Mumbai, Dec 9: Lack of education is one of the major factors that has hit investors and their confidence, said chiefs of mutual funds at the seminar on `Mutual Funds : Winning Investors' Confidence' here on Saturday jointly organised by Indian Merchants' Chamber (IMC), UTI Institute of Capital Markets & Association of Mutual Funds in India (Amfi).Most investors, who had burnt their fingers investing in mutual funds, had chosen the wrong products, they said. For investing in mutual funds, it is essential that investors understand their risk appetite and be clear about the kind of risk-returns they could expect from the mutual fund.
Tata Mutual Fund managing director, KN Atmaramani said that high expectations built up by players like assured high returns during 1990-93 but failed to deliver on their promises in the wake of market dynamics changing the risk-return profile of the industry in the subsequent years, particularly during 1994-98 when the industry faced a setback.
The awareness building issue among investors and distributors should also have been done earlier. The result is that intermediaries are a suspected community today. There is a desperate need to train them, said SBI Mutual Fund managing director, Niamatullah.
Mutual funds have also been sold incorrectly by intermediaries, opined most of the speakers present at the seminar. Mr Niamatullah said that registrars and distributors have a very important and responsible role to play. He also stated Sebi regulations to that effect are also the need of the hour.
Investors should understand that past performance cannot always be repeated. Investors should avoid short-term returns being annualised as also not panic on negative returns, Mr Atamaramani said. Daily dividends on debt funds raises too much expectations said Mr Naimatullah. Investors should consider costs while investing, as high cost could be a drag on returns felt some mutual fund chiefs. IDBI-Principal Asset Management managing director and CEO, Sanjay Sachdev said, "Investors should look for loads and weigh the impact that these will have on their returns."

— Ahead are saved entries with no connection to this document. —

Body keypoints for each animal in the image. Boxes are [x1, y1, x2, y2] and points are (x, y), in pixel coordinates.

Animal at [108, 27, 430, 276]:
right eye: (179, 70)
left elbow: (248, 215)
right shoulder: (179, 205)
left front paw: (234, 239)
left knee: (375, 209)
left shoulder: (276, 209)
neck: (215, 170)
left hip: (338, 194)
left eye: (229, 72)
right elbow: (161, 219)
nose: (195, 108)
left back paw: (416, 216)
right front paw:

On the other hand, they should also look out for funds that waive or absorb expenses as a marketing ploy to boost yields temporarily, he said. Awareness building of the industry should have been done.
He also said that investors should understand that as markets become efficient, fund managers would find it increasingly difficult to consistently outform the Sensex. At present, since markets have not matured, outperforming the index is no big deal, anybody can today outperform the market, he added.
Mr Atmaramanin said the composite performance ranking by Value Research for the mutual funds industry is the most scientific and effective way of rating.